With so many options available in terms of style, design, build quality and accessories, these are exciting times to be investing in a new bicycle.
But, if you have to factor financing your new wheels into the decision making process then that excitement can quickly turn into an overwhelmingly confusing and stressful headache.
Don’t let thoughts of paying for your new bike take the shine off getting it. Get your head around the pros and cons of four different bike financing options now before you start shopping:
Cycle to Work Scheme:
This financing initiative was set up by the government to help employees commute to and from the workplace in a way that’s healthy and relieves congestion on the roads.
It covers the cost of leasing a bicycle and accessories up to the value of £1000, and is paid for through pre-tax, salary sacrifice payments taken at source for 12-18 months.
At the end of that period you have option of buying the bike outright and could save up to 42% on the original purchase price.
Pros: You can spread the cost of a new bike with no commitment to buy it at the end of the lease period. There’s no minimum spend and only 50% of your cycling miles have to be allocated for work so you can get a road bike or hybrid and enjoy it far away from the office.
Cons: £1000 is the spending limit and self-employed individuals, like those in minimum wage roles, are not eligible for the scheme due its repayment limitations. Things can become complicated if you decide to leave your employer and you won’t actually own the bike unless you pay for it at the end of the lease period.

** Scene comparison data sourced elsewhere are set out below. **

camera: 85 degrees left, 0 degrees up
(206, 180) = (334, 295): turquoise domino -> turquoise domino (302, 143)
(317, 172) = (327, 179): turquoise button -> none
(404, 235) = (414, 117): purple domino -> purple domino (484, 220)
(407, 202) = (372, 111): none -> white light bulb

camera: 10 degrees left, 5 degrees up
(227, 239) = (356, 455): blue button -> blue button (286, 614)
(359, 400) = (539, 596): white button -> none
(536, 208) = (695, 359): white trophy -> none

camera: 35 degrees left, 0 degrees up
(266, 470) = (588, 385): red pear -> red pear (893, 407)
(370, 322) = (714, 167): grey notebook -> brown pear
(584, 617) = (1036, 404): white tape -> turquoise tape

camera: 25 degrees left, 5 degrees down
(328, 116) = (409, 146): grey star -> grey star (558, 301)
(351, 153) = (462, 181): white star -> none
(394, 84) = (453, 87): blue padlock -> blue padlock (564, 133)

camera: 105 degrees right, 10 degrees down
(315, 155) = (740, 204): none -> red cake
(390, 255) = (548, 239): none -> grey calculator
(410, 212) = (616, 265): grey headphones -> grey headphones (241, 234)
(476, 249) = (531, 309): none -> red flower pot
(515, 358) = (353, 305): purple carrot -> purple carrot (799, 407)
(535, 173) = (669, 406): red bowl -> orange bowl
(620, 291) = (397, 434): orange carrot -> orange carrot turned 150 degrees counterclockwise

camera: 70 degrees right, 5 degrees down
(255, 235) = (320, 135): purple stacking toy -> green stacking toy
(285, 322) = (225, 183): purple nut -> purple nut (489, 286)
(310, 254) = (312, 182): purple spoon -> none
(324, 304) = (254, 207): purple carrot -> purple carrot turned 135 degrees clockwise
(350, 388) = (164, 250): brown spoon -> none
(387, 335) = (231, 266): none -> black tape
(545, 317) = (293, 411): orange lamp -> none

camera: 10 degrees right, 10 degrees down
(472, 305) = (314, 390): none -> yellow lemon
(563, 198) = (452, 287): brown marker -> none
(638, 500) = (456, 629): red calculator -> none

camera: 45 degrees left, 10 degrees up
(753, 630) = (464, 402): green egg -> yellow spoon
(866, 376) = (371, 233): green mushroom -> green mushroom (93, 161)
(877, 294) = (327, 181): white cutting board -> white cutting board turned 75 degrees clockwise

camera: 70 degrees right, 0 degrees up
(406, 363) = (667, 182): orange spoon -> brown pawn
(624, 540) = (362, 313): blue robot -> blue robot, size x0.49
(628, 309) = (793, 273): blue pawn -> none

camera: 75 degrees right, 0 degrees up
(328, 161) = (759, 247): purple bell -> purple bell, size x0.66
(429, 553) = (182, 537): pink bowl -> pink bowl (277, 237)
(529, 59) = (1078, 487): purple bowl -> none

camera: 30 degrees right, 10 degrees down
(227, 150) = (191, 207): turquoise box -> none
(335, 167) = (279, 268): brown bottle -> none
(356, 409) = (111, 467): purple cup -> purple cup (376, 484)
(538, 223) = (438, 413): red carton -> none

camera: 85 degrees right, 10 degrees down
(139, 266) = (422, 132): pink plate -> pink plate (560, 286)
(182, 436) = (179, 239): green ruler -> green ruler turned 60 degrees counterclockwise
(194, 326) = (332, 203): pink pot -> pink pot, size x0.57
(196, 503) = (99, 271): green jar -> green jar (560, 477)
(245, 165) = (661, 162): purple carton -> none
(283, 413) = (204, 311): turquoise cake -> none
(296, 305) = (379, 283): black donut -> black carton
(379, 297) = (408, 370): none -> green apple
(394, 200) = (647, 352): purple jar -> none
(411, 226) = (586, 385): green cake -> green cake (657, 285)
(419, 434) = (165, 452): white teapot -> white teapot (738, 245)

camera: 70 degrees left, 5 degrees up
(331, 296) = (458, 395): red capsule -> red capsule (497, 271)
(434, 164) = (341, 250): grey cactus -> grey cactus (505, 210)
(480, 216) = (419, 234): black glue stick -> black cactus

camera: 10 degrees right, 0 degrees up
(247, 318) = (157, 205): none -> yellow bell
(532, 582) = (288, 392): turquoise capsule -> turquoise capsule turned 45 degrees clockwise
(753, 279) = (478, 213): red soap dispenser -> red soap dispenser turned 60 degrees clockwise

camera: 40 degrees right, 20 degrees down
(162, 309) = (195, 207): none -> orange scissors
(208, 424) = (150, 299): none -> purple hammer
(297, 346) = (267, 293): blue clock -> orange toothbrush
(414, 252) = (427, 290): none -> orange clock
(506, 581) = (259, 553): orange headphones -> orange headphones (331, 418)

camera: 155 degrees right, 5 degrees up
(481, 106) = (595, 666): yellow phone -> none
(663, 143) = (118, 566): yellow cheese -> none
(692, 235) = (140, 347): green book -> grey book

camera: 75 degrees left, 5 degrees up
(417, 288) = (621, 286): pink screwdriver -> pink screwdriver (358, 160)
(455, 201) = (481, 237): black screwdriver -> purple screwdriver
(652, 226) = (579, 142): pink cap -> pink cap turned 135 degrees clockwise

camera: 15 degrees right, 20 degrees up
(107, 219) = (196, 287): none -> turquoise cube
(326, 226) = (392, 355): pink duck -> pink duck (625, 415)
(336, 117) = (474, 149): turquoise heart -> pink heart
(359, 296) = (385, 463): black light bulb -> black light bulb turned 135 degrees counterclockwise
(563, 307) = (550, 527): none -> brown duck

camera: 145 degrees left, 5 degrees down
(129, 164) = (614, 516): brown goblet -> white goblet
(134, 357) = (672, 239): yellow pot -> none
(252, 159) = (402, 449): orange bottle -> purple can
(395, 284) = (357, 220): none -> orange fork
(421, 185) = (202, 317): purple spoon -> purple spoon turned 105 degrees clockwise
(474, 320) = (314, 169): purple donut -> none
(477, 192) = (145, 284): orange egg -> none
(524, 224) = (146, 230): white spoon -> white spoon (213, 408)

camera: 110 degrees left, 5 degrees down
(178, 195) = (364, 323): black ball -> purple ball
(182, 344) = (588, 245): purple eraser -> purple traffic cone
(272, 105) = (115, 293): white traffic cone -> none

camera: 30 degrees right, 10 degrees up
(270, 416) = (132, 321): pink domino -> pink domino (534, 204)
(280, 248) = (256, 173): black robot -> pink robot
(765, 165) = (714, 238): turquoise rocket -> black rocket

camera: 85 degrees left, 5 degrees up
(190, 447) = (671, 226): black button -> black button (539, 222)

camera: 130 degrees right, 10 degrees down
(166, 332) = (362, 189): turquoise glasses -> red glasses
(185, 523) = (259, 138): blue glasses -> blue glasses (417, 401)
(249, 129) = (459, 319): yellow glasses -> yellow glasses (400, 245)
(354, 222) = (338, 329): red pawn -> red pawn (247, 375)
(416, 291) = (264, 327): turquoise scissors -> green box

You can find out more about this option by speaking to your employer to visiting www.cyclescheme.co.uk
Bike Shop Finance Deals:
Bicycle retailers, especially the die-hard enthusiast independents, often make great finance deals available on off-the-peg or custom build bikes and accessories.
Pros: You can choose any kind of road, hybrid or mountain bike finance deal you like and often benefit from 0% interest for up to 36 months. There are no spending limits so you can get the bike and accessories you want now and split the cost into manageable monthly payments.
Cons: There may be a minimum spend, usually of around £300 to qualify for a 0% loan and you might need to pay a small deposit.
Find out more by contacting a reputable independent retailer like Formby Cycles to find out more.
Personal Bank Loan:
This is perhaps one of the most traditional methods of borrowing money to make a purchase.
Pros: Most banks like lending money so will usually offer competitive interest rates, lengthy repayment terms to keep your monthly costs down or additional incentives such as discounted insurance policies for signing up with them.
Cons: Shopping around for the best deal and applying for it can be confusing and time-consuming and even if the interest rate for borrowing is low, you’ll still pay more for your bike and accessories than it actually cost in the long term.
Most people have credit cards and make use of them for significant purchases. If you don’t already have one, it’s wise to shop around for the best deal and read the small print before signing up.
Pros: If you have a credit card and adequate funds on it to make a purchase, you can finance your new bike in the time it takes to enter a pin number. If you encounter subsequent problems it, the Consumer Credit Act guarantees a refund providing you spent more than £100.
Cons: Interest fees on a credit card are some of the highest and managing monthly repayments is solely your responsibility. If you don’t manage them well, you could spend much, much more on your bike than it originally cost and damage your credit rating.
Now you know how you could finance your new dream machine, you just need to decide what you really want to ride!